La charogne est mon point de départ. Elle désigne un terme du corps en décomposition et donc en transformation, corps mou devenant dur, corps animal ou humain, corps source de vie mais mort. Il s’agit de raconter alors un mouvement, vers une métamorphose. Le corps n’est plus corps et est devenu un amas sans visage, une chose qu’on ne peut qualifier, la chair se mélange aux poils ou aux cheveux. Grâce à la cire, elle semble respirer. Sa forme méconnaissable contraste avec son aspect vivant, comme pour inverser le processus, tantôt naissance, tantôt mort, la lecture se fait dans les deux sens. La naissance, c’est à dire la création, la génération, répondrait de manière complémentaire à la décomposition. Ces deux mouvements se répondraient de manière symétrique.

Le corps est une matière vivante qui va être recyclée, redistribuée. Ainsi, si l’on considère chaque entité avec son environnement, en la considérant comme faisant partie d’un tout, on pourrait ainsi imaginer que toute vie est comme composée d’une seule et même matière qui change d’apparence à volonté, comme une cire qu’on ferait fondre à l’infini.

J’aime l’idée que le corps n’est pas culturel ou naturel, qu’il devient les deux, et que notre relation au naturel se résume désormais à des pulsions contraintes, refoulées. Je tente de m’interroger sur ces états de limite, ces zones où les frontières semblent cesser d’exister. Des ambivalences se confrontent, et de là va découler une transformation.

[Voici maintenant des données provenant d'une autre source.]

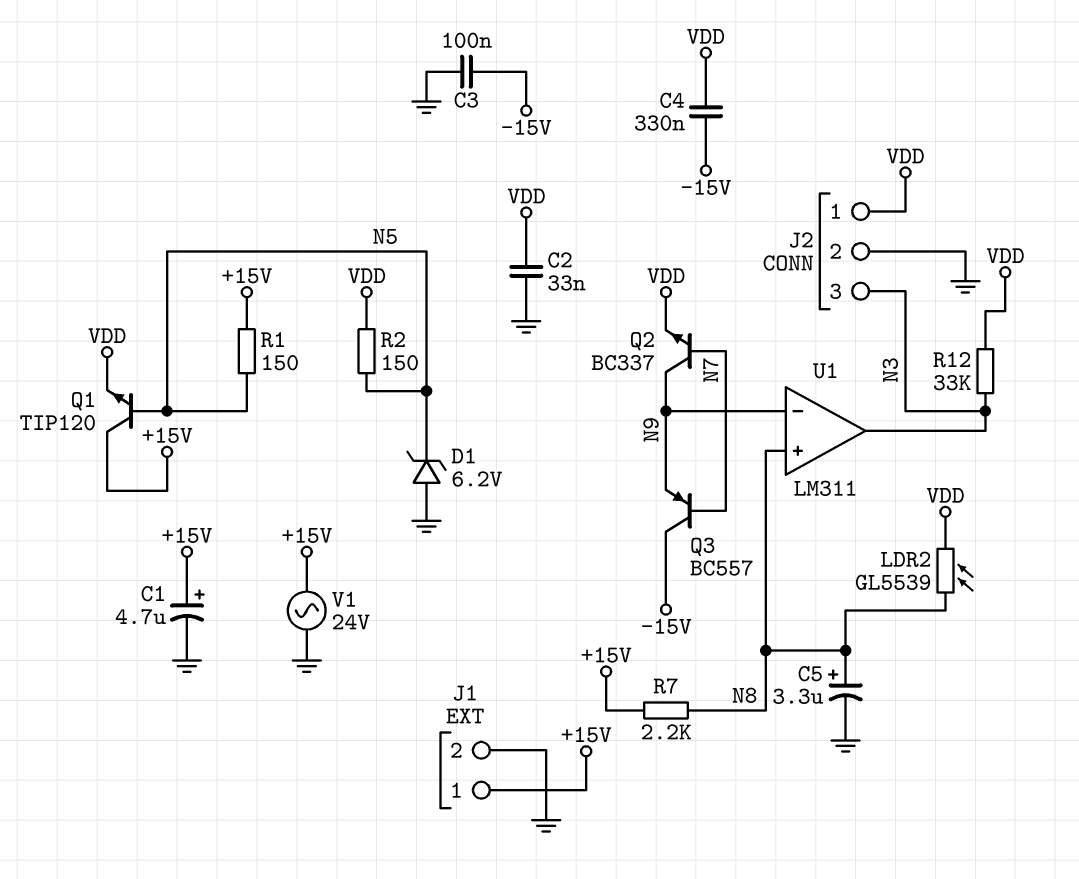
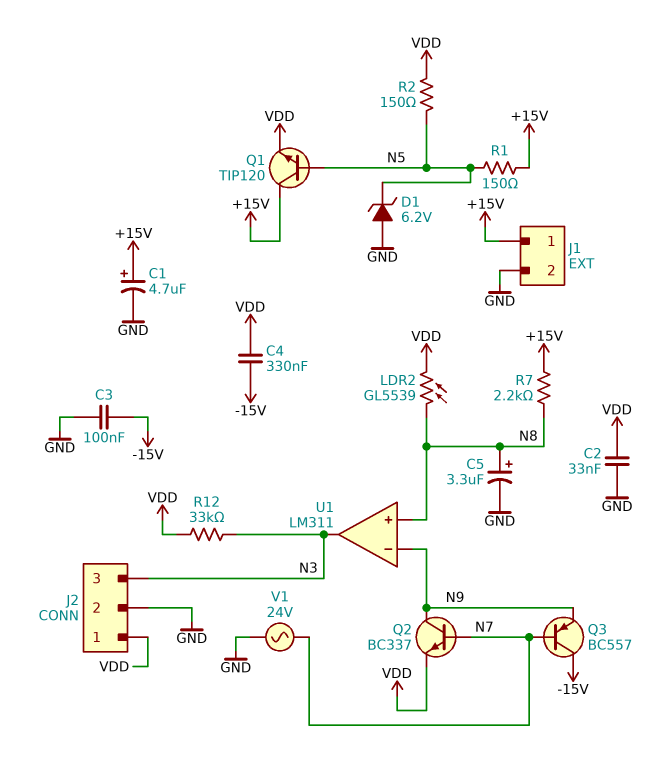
V1: AC 24V (+15V, GND) -> AC 24V (GND, N7)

Cette sculpture est inspirée de l’Ikaria wariootia, un animal ver- miforme, qui semble être le plus ancien exemple de bilatérien, la forme corporelle commune à l’écrasante majorité des animaux depuis lors. Il pourrait être l’ancêtre du règne animal, dont l’humain.

Esther Babulik
 

ENGLISH
 

The rotting carcass is my starting point. It refers to a term of decomposing and thus transforming body, soft body becoming hard, animal or human body, body source of life but dead. It is a matter of describing a movement towards a metamorphosis. The body is not body anymore and became a faceless pile, a thing that we can’t qualify, the flesh gets mixed up with the hair. Thanks to the wax, it seems to breathe. Its unrecognizable shape contrasts with its living aspect, as if to reverse the process, sometimes birth, sometimes death, the reading can be done both ways. The birth, namely the creation, the generation, would respond complementarily to the decomposition. These two movements would respond to each other symmetrically. 

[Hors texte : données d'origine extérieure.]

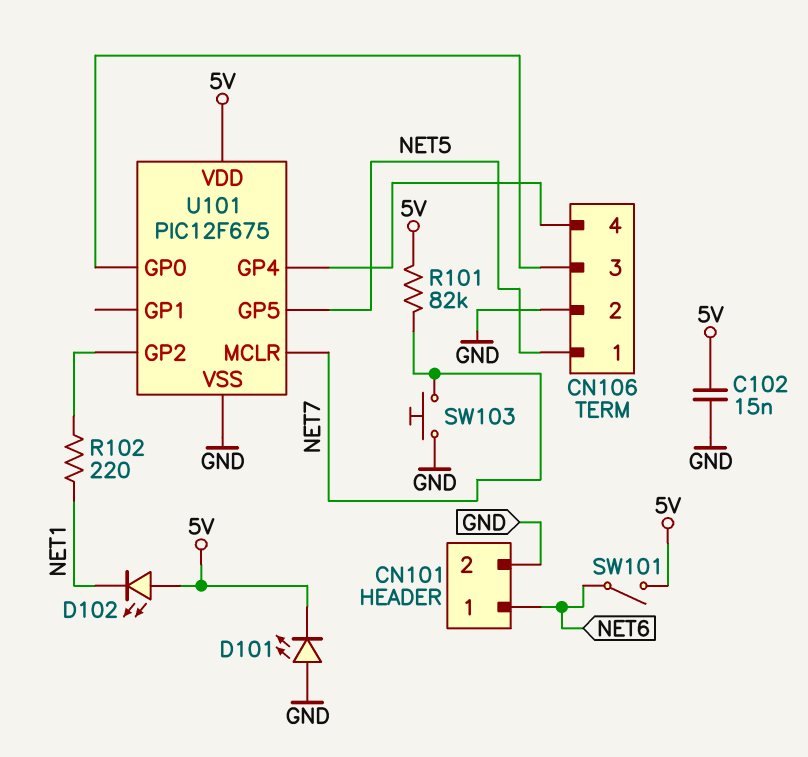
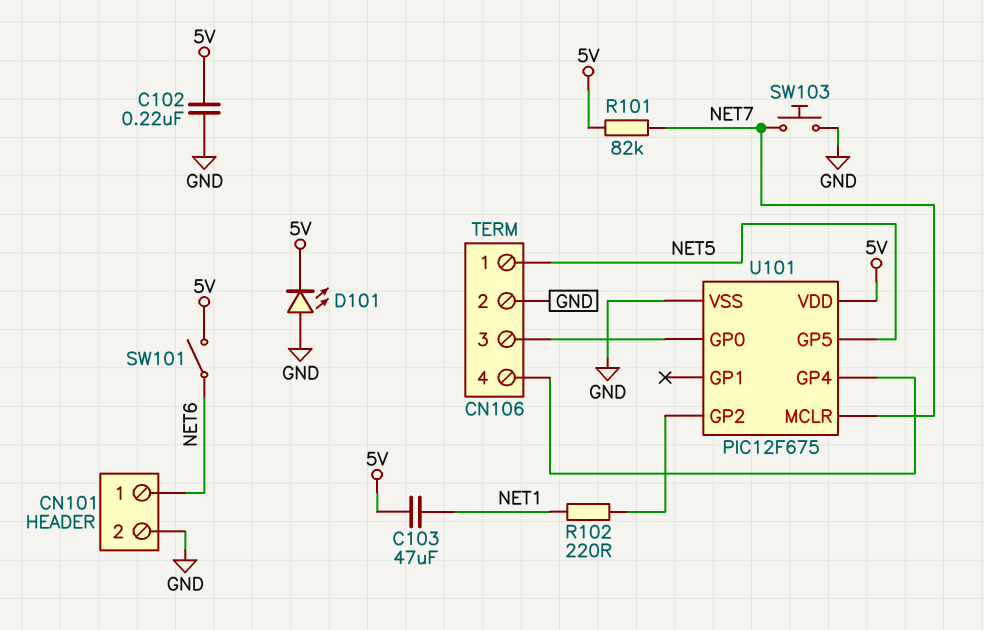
C102: 15nF (5V, GND) -> 220nF (5V, GND)
C103: none -> 47uF (5V, NET1)
D102: LED (A 5V, K NET1) -> none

The body is a living matter that is going to be recycled, redistributed. So, if we consider each entity with its environment, considering it as being part of a whole, we could thus imagine that any life is made of a single matter that changes its appearance freely like a wax that we would melt endlessly. 

I like the idea that the body is not cultural nor natural, the idea that it becomes both and that from now on our relationship with nature comes down to forced and repressed drives. I try to wonder about these states of limit, these zones where the boundaries seem to disappear. Ambivalences converge and a transformation will originate from that.

This sculpture is inspired by the Ikaria wariootia, a vermiform animal that seems to be the oldest example of bilateria, the body shape shared by the vast majority of animals since then. It is perhaps the ancestor of the animal kingdom, including humans.